Saturday, January 17, 2015


There's an attempt here to play up the idea of eccentricity: if a woman is single and doesn’t appear to want to marry, if she travels alone to far off places, if she travels down back alleys and to stockyards, if she wants a lock for her door, if she collects newspapers, if she takes photos of an injured person instead of standing around gawking like everyone else, if she isn’t freely open about her past, if she opts not to tell a shop-owner her name, she is deemed an oddity. And yet, I wonder, were a man to behave in the way she did, would he be called such an eccentric? Are any of those actions really so extremely erratic and bizarre?

While John Maloof claims in his film to want to make known to the world Vivian Maier’s photography, there is a queasy quality, a sort of TV tabloid element, permeating the whole endeavor, and the result is as similarly shallow as any episode of Hard Copy. Maier, as a subject, is an object to be poked and prodded and dissected; every small action or life detail that can be discovered is taken and exploded into suggestive significance. And people who clearly didn’t know her – who, for the most part, seem to think of her as a bizarre object themselves, and who seem to be quite pleased to be at the center of some attention – are paraded forth for comment.

And as pleased as the interviewees are to be on film, Maloof, himself, so constantly references his own purportedly solitary efforts to champion Maier, it is difficult to see much story here beyond his own self-interest (and as this NYT piece indicates, Maloof’s proprietary claim on Maier is dubious at best).

It is in spite of the film itself that we get glimpses of the complex human being that Maier must have been, and in those glimpses and hints, we must affirm that the irreducible complexity of Maier cannot be violated by the prods of petty filmmaking. She will not be reduced to “odd,” “eccentric,” “reclusive”; she cannot be contained by words like “spinster” or “nanny.” Her person remains hers and hers alone, locked, whole, dignified.

What remains, what transcends the film’s leering attempts at story-telling, is her photography. The images she captured invite us to engage in looking at the world in fresh ways – at beauty, tragedy, comedy, ugliness in unexpected places. And in this new looking, we turn with her, at her side, as fellow human beings, to look at the world she saw. I know nothing about her - and that is as it should be – but I am so grateful to be enriched by her eyes.

NOTE: It would be hypocritical of me not to acknowledge that I owe gratitude to John Maloof for bringing Maier to my attention in the first place: had he not made this film, I am not at all sure I would have heard of her at all. And it is on the website he curates - - where her photography is most extensively accessible online. I am torn: I must be grateful for the film and yet its sensibilities are galling in the extreme. 

Tuesday, January 6, 2015

The Missing Picture, a film by Rithy Panh (2013)

"How do you revolt when all you've got are black clothes and a spoon?"

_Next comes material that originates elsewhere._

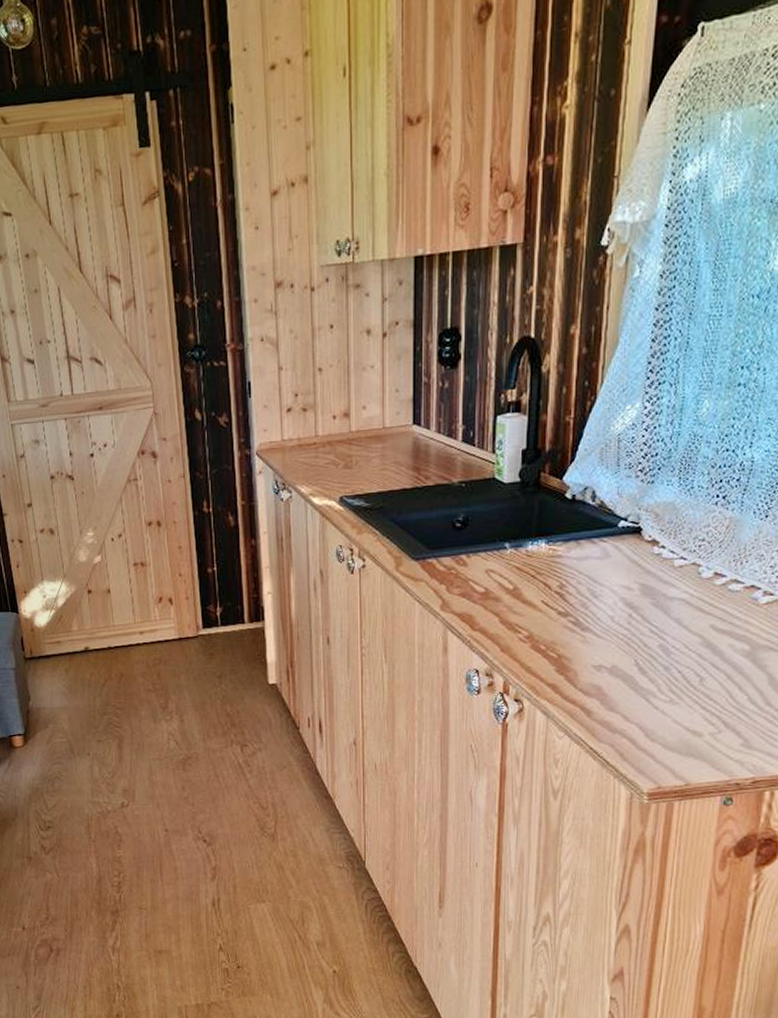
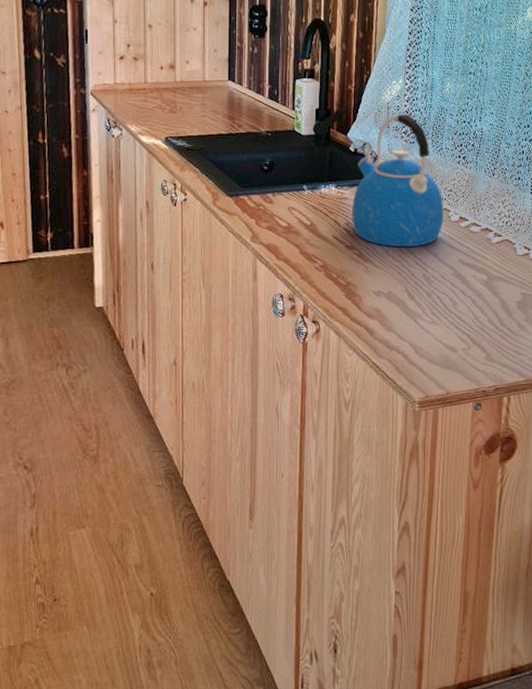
kettle: none [567,446,692,613] -> present [352,114,443,248]

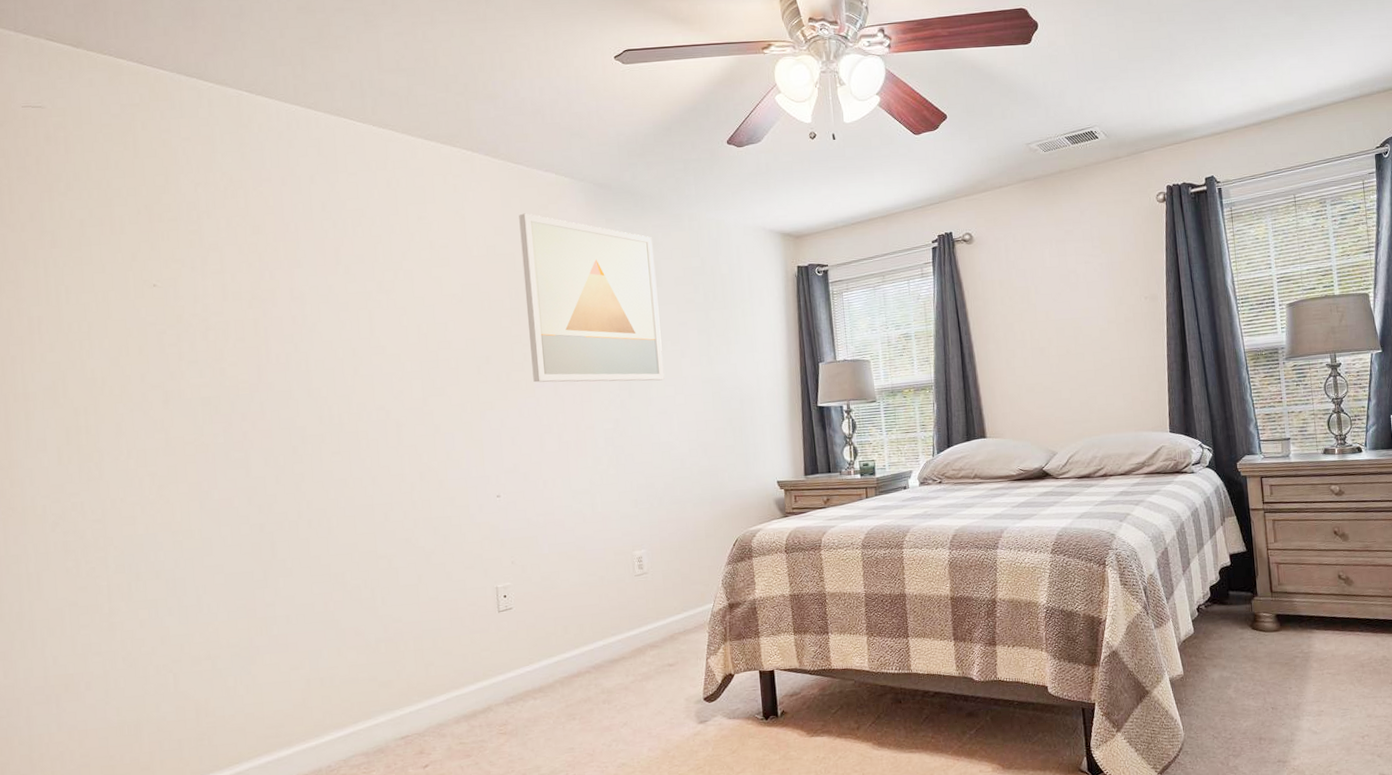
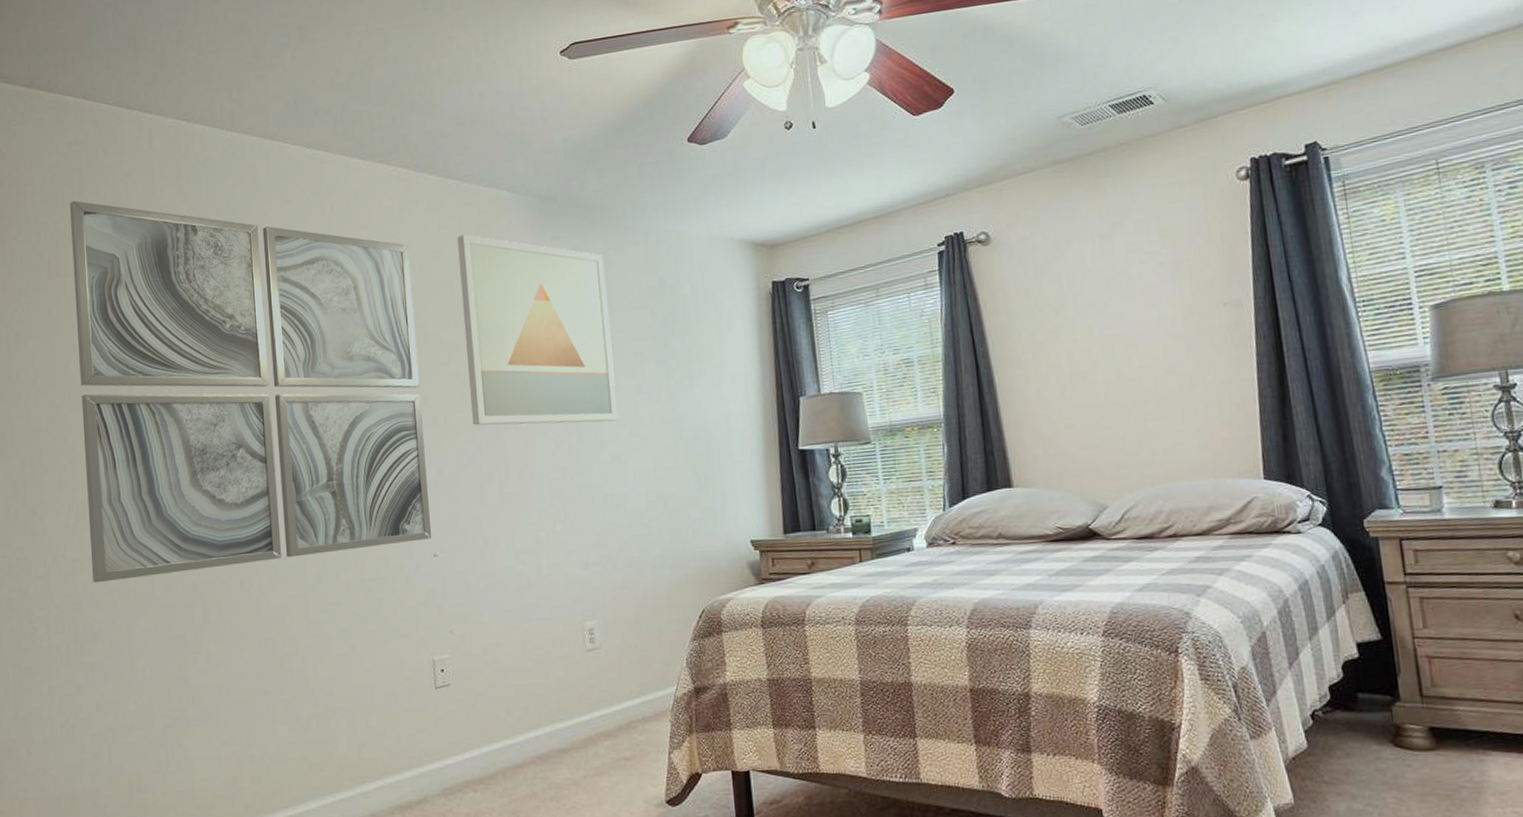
wall art: none [124,160,496,525] -> present [70,200,432,583]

How indeed, when everything is stripped from you, is there space for anything but survival - and in the surviving, what is left but grief, guilt, loss? But here, now, Rithy Panh stages his revolt, as the only means to continue living. Here, using crude clay, as if using the very stuff of his being and of the flesh of those he buried, Panh builds images of what he lost - and builds it on his own terms.

Where the Khmer Rouge had seized photos to destroy the threat of the personal and of the individual and created new films to promote political ideology and lying glory, Panh seizes images in return, taking such filmed ideology, and frames it, transforms it: adding his clay figures -much more powerful figures than the clapping, smiling Pol Pot - adding his narration - much more powerful than the screaming of slogans - and reclaims his past, his color - not black but pink, yellow, and red - his family, his story, himself. The crude clay speaks while the black and white film of the regime merely mumbles incoherently.

Still, it would be a mistake to pretend Panh is not a haunted man. There is no healing, not really, not fully, even in such powerful artistic revolt. "It's not a picture of loved ones I seek, I want to touch them. Their voice is missing," he says.

Even his own voice, in the boy he was, is lost to himself: "It's the boy; he seeks me out. He wants to speak to me, but words are hard to find."

The words, the memories, the images are hard to find, and even "Mourning is difficult. There is no end to the burial. . . . There is the blood drenched earth. Their flesh is mine, so we are together."

And so the film ends, with the burial of a clay figure - buried, being buried, being buried - and it is a figure, a picture, I cannot easily forget.